Le mariage contracté en pays étranger, que ce soit entre Français ou entre un Français et un étranger, est effectivement valable chez nous s'il a été célébré selon les formes usitées dans le pays de célébration. Notre droit exige cependant de surcroît que certaines formalités préalables au mariage soient accomplies lorsque l'un des époux est français, à savoir la délivrance d'un certificat de capacité à mariage et la publication des bans. Le mariage d'un Français requiert en outre sa présence, aux termes de l'article 146-1 du code civil, et il doit être contracté publiquement, en application de l'article 191 du même code. Lorsque ces conditions ne sont pas réunies, l'autorité diplomatique ou consulaire sursoit à la transcription du mariage et informe le procureur de la République.

La comparution personnelle de l'époux français et la publicité permettent de s'assurer de la réalité du consentement de l'époux français. L'intention du législateur, qui a introduit en 1993 cette condition de fond tenant à la présence des époux, était bien de lutter contre les mariages de complaisance.

Il est important à cet égard de rappeler qu'en l'état actuel de la législation, ces conditions s'apprécient logiquement au jour de la célébration du mariage, date à laquelle le mariage produit ses effets entre les époux. En droit français, un mariage ne saurait emporter d'effets rétroactifs à une date antérieure à sa célébration, à la différence de la législation au Royaume-Uni – le Marriage (Same Sex Couples) Act 2013 dispose que le mariage issu de la conversion d'un partenariat civil doit être considéré comme ayant existé depuis la date de la constitution dudit partenariat.

Nous n'oublions toutefois pas nos nombreux compatriotes qui vivent à l'étranger. Il n'est évidemment pas question de remettre en cause la sincérité de leur engagement. Les services de la garde des sceaux vont donc engager une réflexion en vue de déterminer si les obstacles actuels sont susceptibles d'être levés pour tenir compte de la situation matrimoniale de ces couples franco-britanniques, dans le respect de notre ordre public international et de notre politique de lutte contre les mariages de complaisance.

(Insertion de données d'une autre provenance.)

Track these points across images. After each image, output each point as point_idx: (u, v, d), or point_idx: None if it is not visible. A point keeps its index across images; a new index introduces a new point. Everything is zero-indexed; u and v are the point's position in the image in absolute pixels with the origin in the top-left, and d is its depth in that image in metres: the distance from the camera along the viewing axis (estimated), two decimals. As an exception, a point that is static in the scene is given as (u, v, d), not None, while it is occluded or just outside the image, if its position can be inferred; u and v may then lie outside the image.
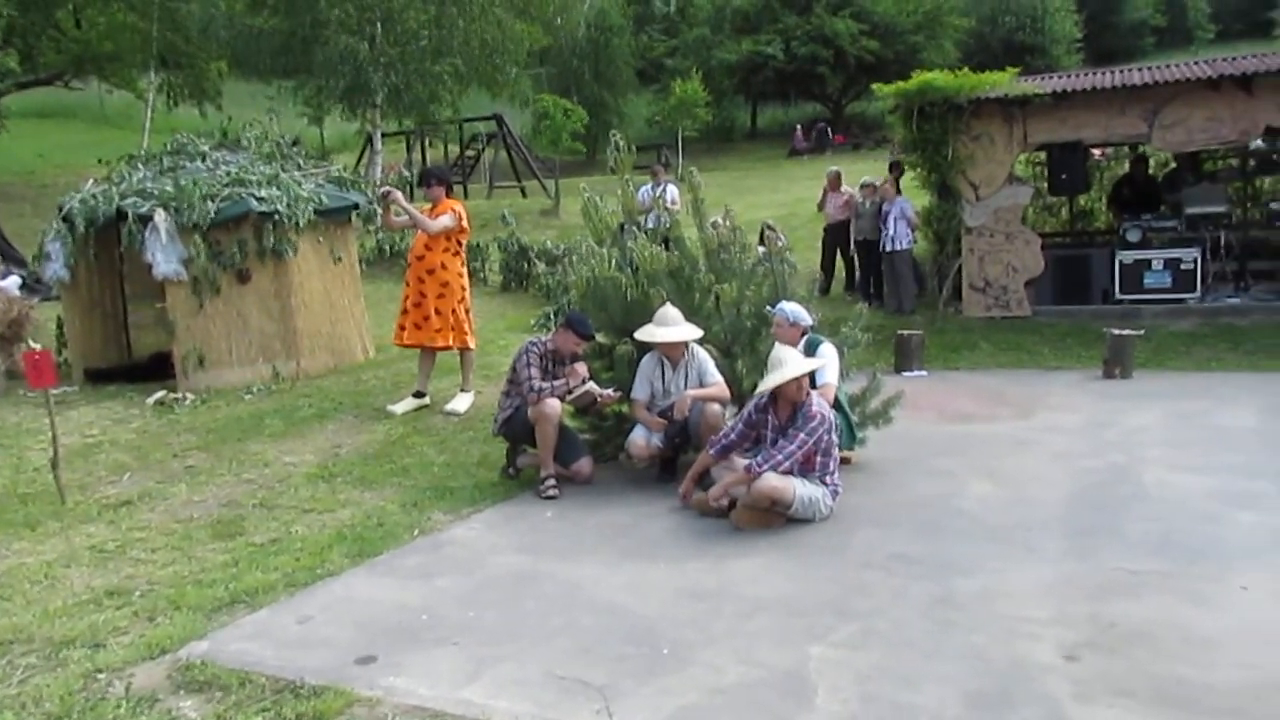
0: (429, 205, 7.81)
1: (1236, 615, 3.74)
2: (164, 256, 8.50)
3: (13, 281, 9.27)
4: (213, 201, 8.72)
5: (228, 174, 9.14)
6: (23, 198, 20.28)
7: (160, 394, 8.48)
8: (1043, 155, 12.57)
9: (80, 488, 6.12)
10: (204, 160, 9.54)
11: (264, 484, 6.18)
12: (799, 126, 35.97)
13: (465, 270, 7.95)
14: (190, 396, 8.45)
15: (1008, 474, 5.85)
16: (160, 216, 8.50)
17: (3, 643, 3.96)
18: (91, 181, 9.48)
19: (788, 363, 5.12)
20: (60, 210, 9.20)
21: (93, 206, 8.84)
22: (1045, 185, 12.80)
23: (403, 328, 7.81)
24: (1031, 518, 5.02)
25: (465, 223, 7.77)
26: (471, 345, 7.99)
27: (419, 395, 7.94)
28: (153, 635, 3.95)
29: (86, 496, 5.98)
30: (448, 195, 7.85)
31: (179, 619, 4.11)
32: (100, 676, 3.63)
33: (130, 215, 8.61)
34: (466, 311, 7.89)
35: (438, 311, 7.66)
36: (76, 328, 9.51)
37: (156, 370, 9.21)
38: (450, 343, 7.80)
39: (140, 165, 9.63)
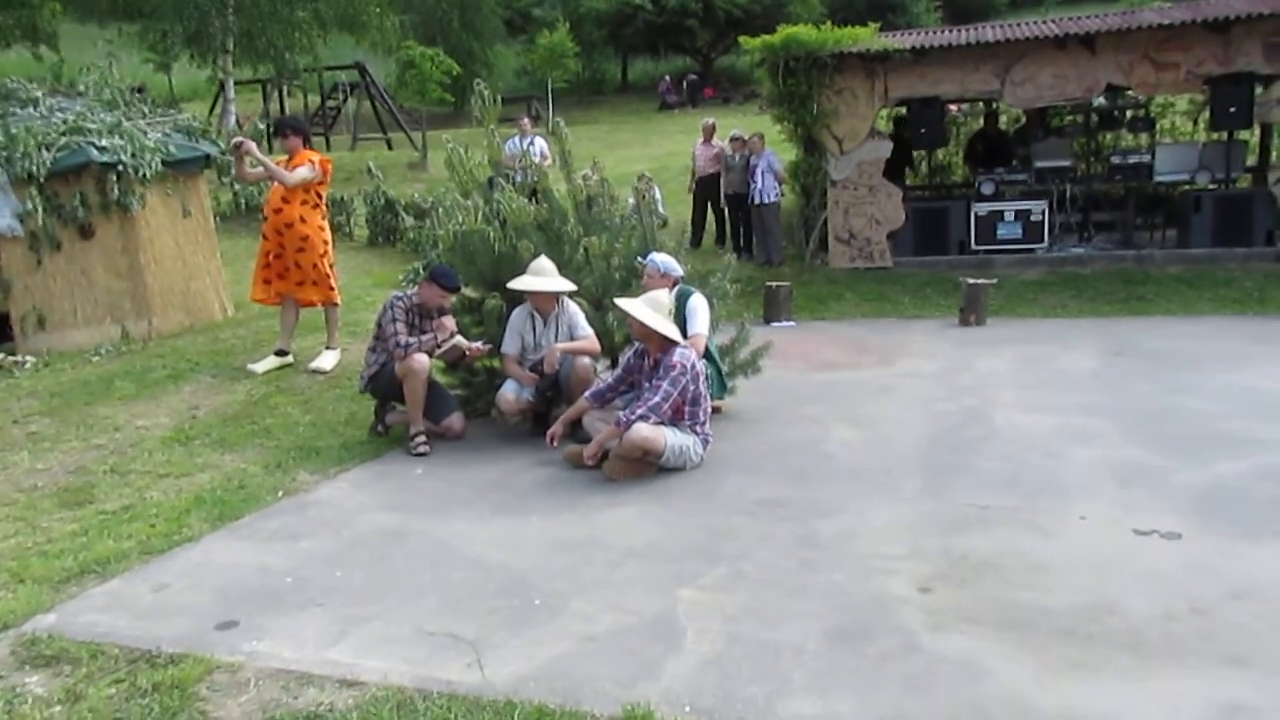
0: (285, 157, 7.49)
1: (1074, 544, 4.00)
2: (-6, 210, 7.90)
3: None
4: (48, 151, 8.15)
5: (64, 121, 8.54)
6: None
7: (-4, 357, 7.94)
8: (903, 110, 12.94)
9: (-94, 459, 5.70)
10: (36, 107, 8.87)
11: (115, 449, 5.88)
12: (666, 78, 35.92)
13: (326, 223, 7.69)
14: (30, 359, 7.93)
15: (870, 419, 6.07)
16: (-12, 167, 7.89)
17: None
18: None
19: (654, 304, 5.20)
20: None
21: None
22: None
23: (266, 281, 7.53)
24: (891, 460, 5.23)
25: (325, 174, 7.49)
26: (336, 300, 7.75)
27: (281, 353, 7.67)
28: (-8, 611, 3.73)
29: (-86, 468, 5.57)
30: (305, 146, 7.55)
31: (22, 592, 3.89)
32: (-66, 657, 3.41)
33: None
34: (330, 266, 7.64)
35: (298, 265, 7.43)
36: (-103, 288, 8.78)
37: (-9, 333, 8.61)
38: (314, 299, 7.56)
39: (-36, 111, 8.88)
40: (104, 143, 8.39)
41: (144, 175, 8.49)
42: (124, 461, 5.65)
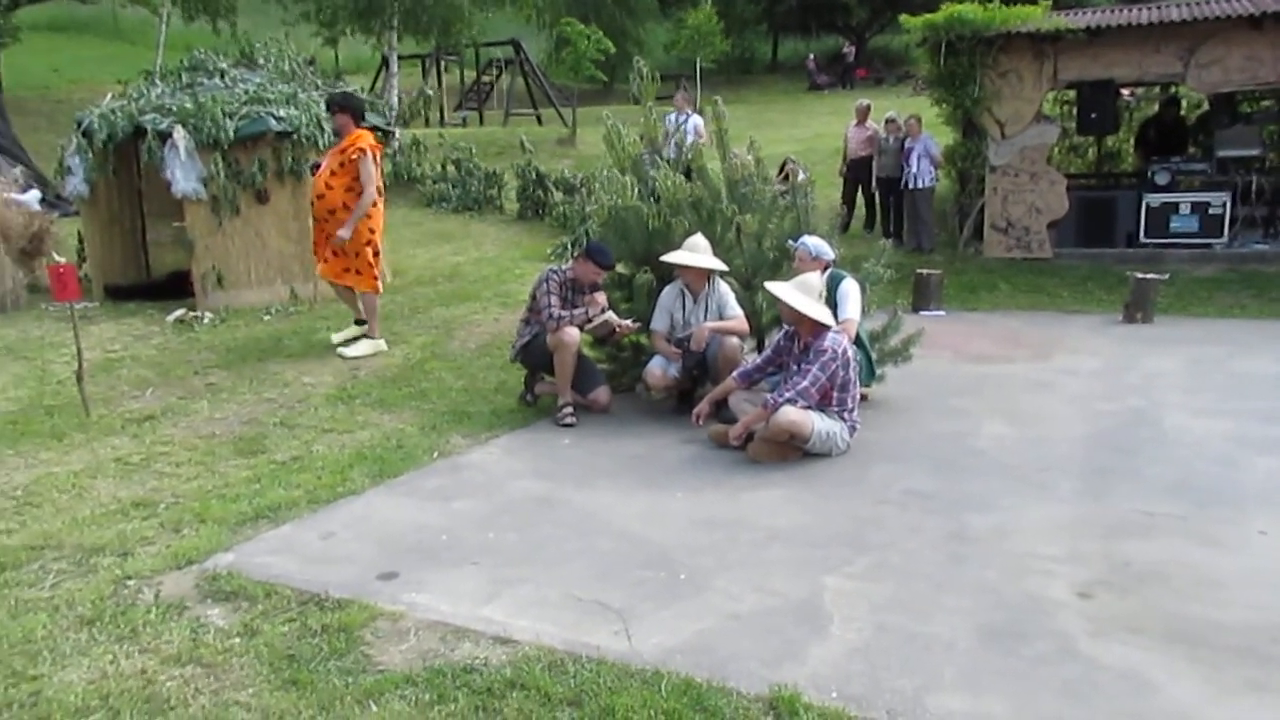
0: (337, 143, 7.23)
1: (1252, 558, 3.76)
2: (183, 174, 8.47)
3: (33, 195, 9.24)
4: (232, 119, 8.65)
5: (246, 92, 9.06)
6: (38, 112, 20.16)
7: (180, 312, 8.52)
8: (1071, 94, 12.34)
9: (104, 401, 6.19)
10: (222, 77, 9.44)
11: (284, 403, 6.24)
12: (812, 56, 35.26)
13: (378, 209, 7.25)
14: (209, 315, 8.49)
15: (1024, 414, 5.86)
16: (179, 133, 8.45)
17: (35, 548, 4.05)
18: (110, 96, 9.40)
19: (805, 288, 5.14)
20: (79, 125, 9.14)
21: (112, 122, 8.79)
22: (1073, 124, 12.58)
23: (324, 260, 7.29)
24: (1046, 458, 5.03)
25: (376, 157, 7.10)
26: (377, 289, 7.40)
27: (360, 322, 7.52)
28: (179, 546, 4.03)
29: (110, 410, 6.04)
30: (356, 124, 7.13)
31: (204, 531, 4.19)
32: (130, 583, 3.71)
33: (149, 131, 8.55)
34: (375, 254, 7.26)
35: (343, 252, 7.14)
36: (96, 244, 9.52)
37: (175, 289, 9.24)
38: (357, 285, 7.28)
39: (158, 81, 9.54)
40: (281, 113, 8.86)
41: (317, 144, 8.92)
42: (292, 415, 5.99)
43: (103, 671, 3.09)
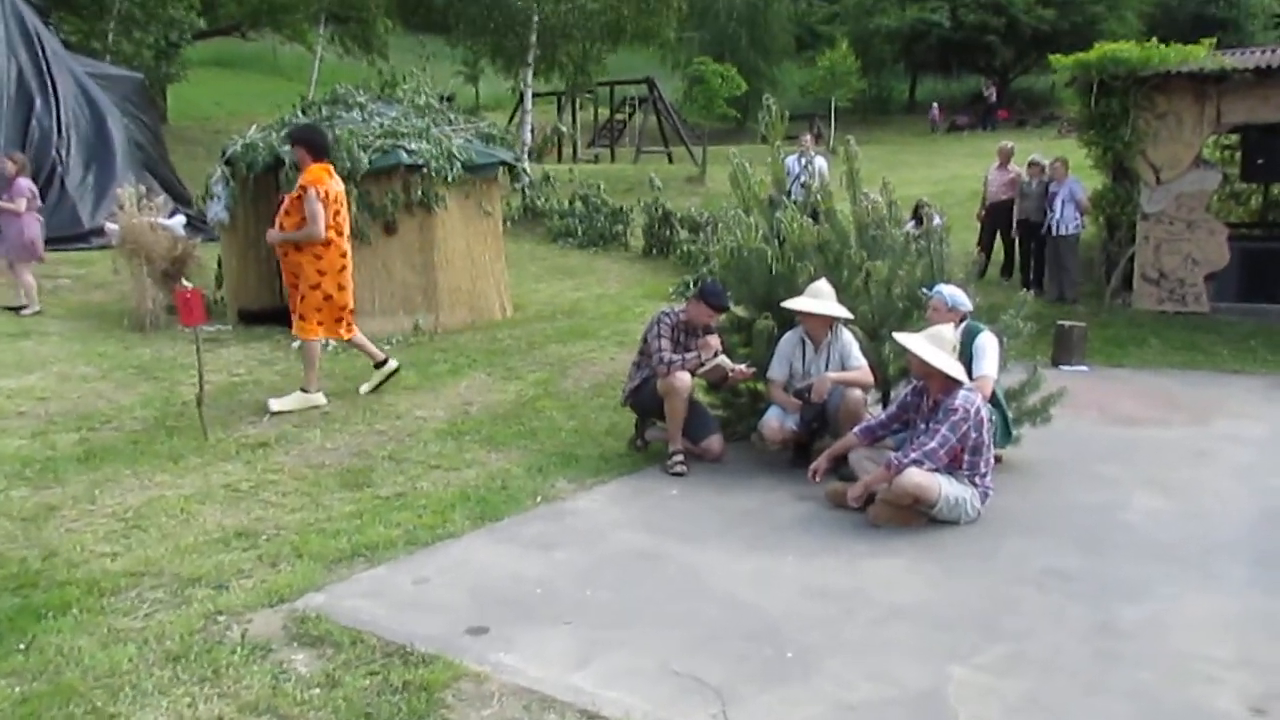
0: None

Mme la présidente. La parole est à M. Alexandre Holroyd.

M. Alexandre Holroyd. Merci beaucoup, monsieur le ministre, de cet engagement à lancer une étude sur la question.

Le nombre de Français vivant à l'étranger a évolué depuis les années 1990, et ceux qui habitent le Royaume-Uni représentent aujourd'hui l'équivalent de la ville de Bordeaux. Dans ces conditions, il me paraît impératif de se rappeler l'esprit de la loi, au-delà des aspects techniques et des problèmes de transcription de régime entre pays – particulièrement s'agissant d'un partenaire aussi proche que l'est pour nous le Royaume-Uni.